* start *

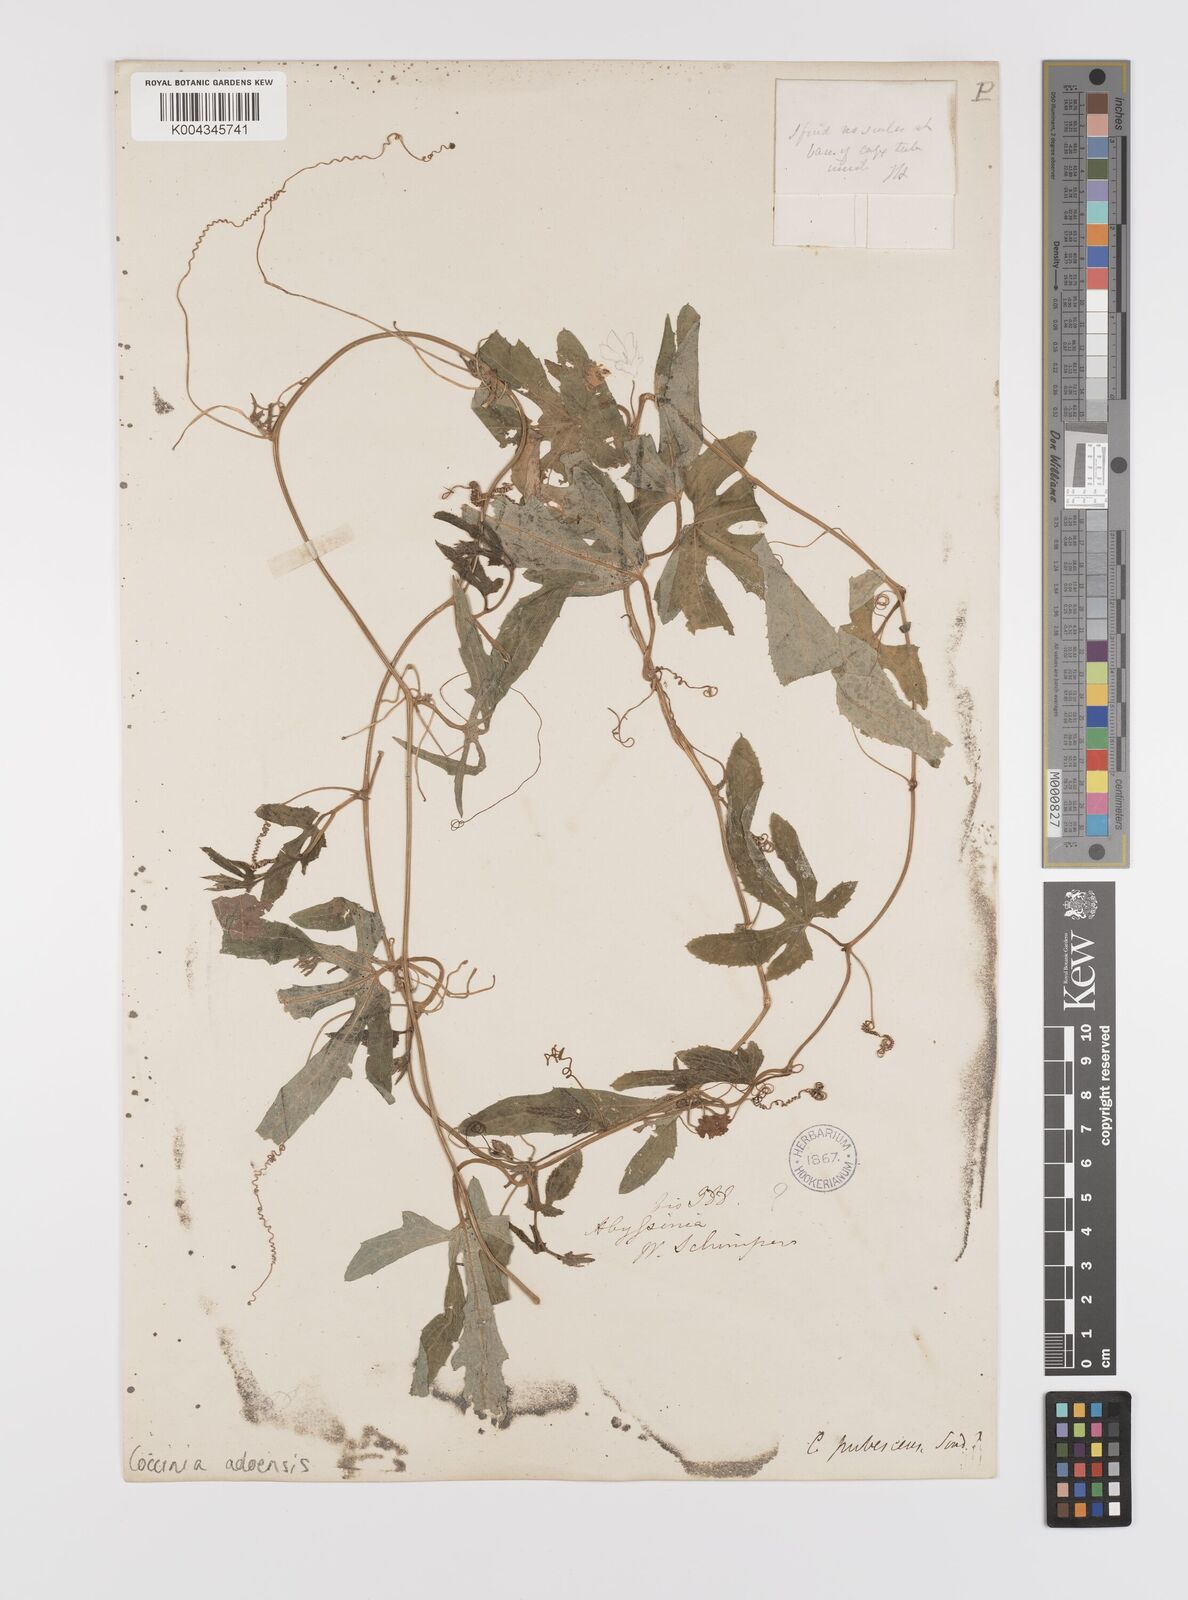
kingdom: Plantae
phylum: Tracheophyta
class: Magnoliopsida
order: Cucurbitales
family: Cucurbitaceae
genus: Coccinia
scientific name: Coccinia adoensis
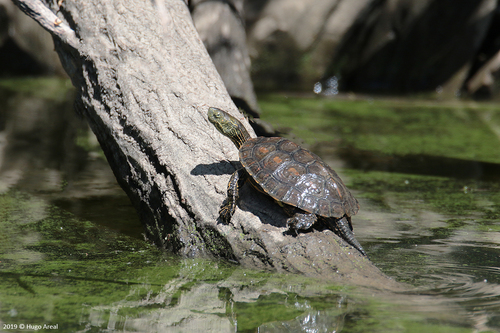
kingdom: Animalia
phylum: Chordata
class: Testudines
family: Geoemydidae
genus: Mauremys
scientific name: Mauremys leprosa
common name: Mediterranean pond turtle
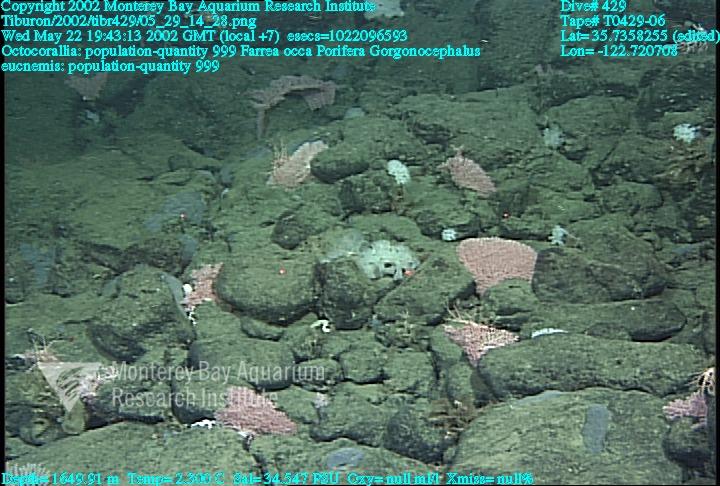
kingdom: Animalia
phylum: Porifera
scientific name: Porifera
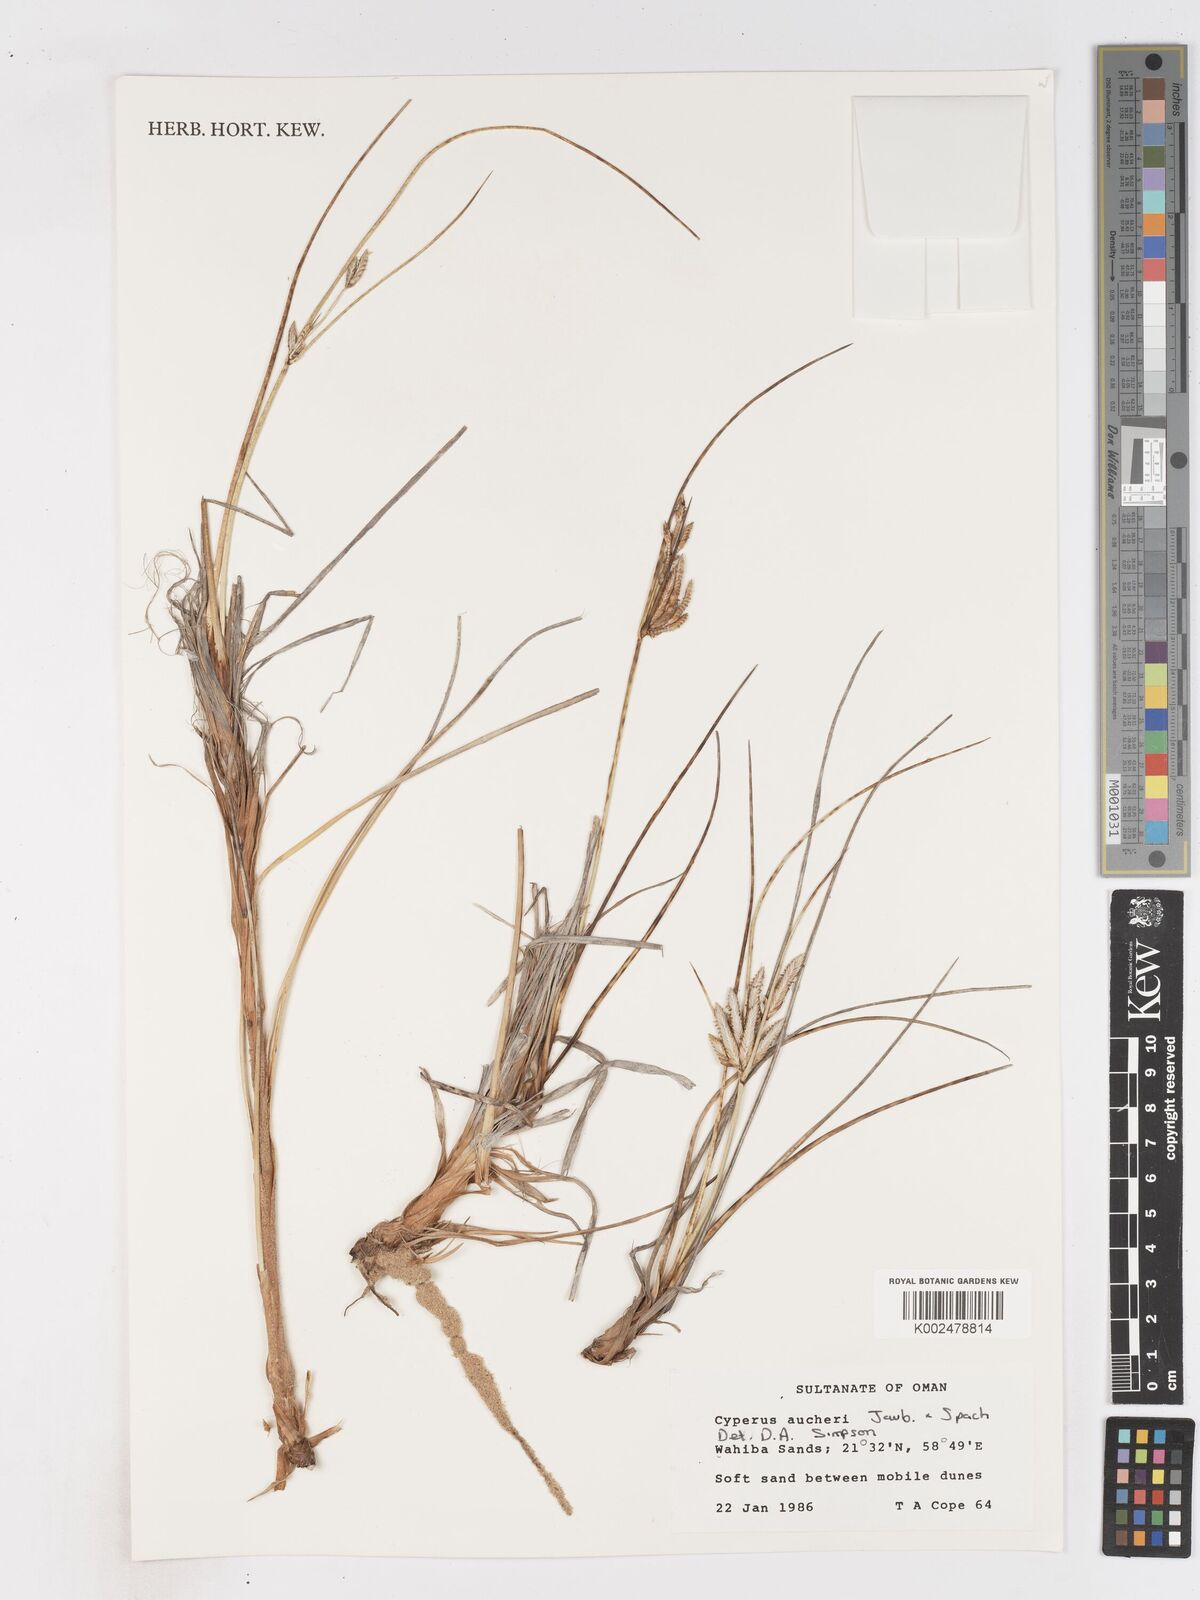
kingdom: Plantae
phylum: Tracheophyta
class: Liliopsida
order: Poales
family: Cyperaceae
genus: Cyperus
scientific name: Cyperus aucheri
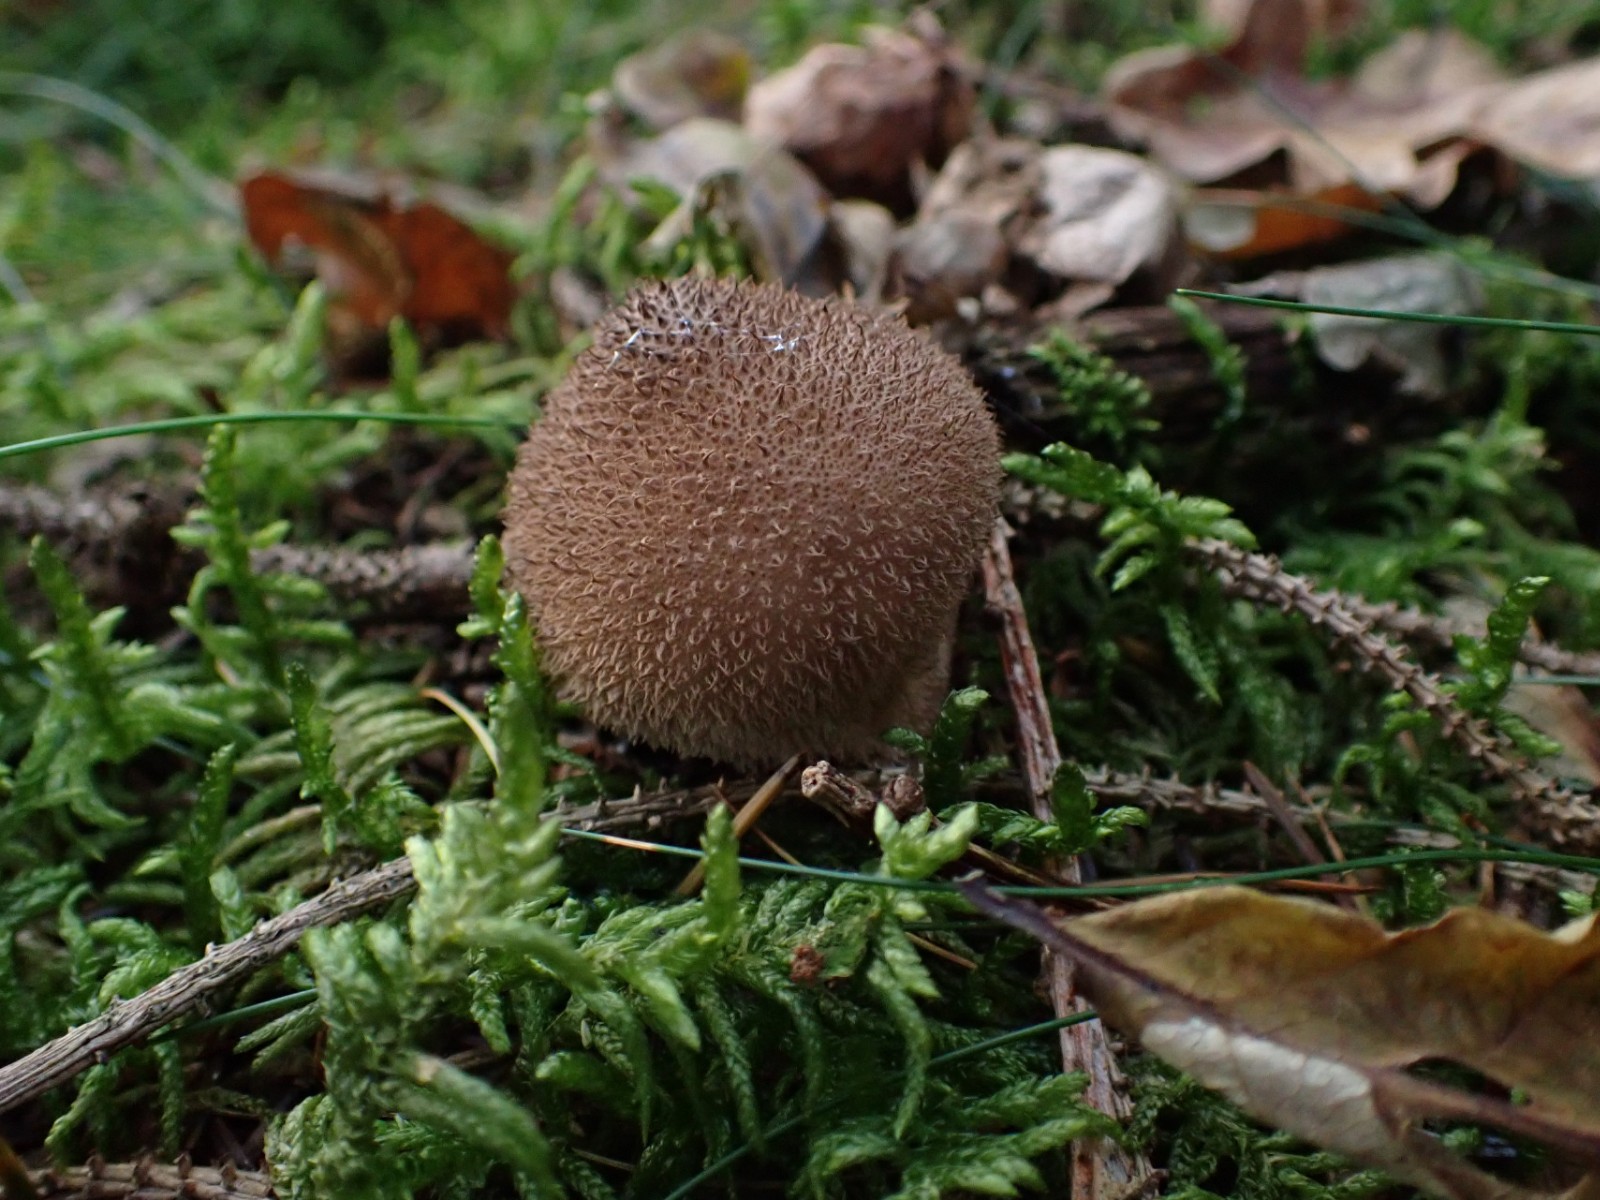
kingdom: Fungi
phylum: Basidiomycota
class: Agaricomycetes
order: Agaricales
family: Lycoperdaceae
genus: Lycoperdon
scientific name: Lycoperdon nigrescens
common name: sortagtig støvbold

* end *

(EXERCISE DIRECTIONS): Count the lines in the listing above that contain the string "scientific", matching case exactly. Reply with the number alone.

(WRITTEN ANSWER): 5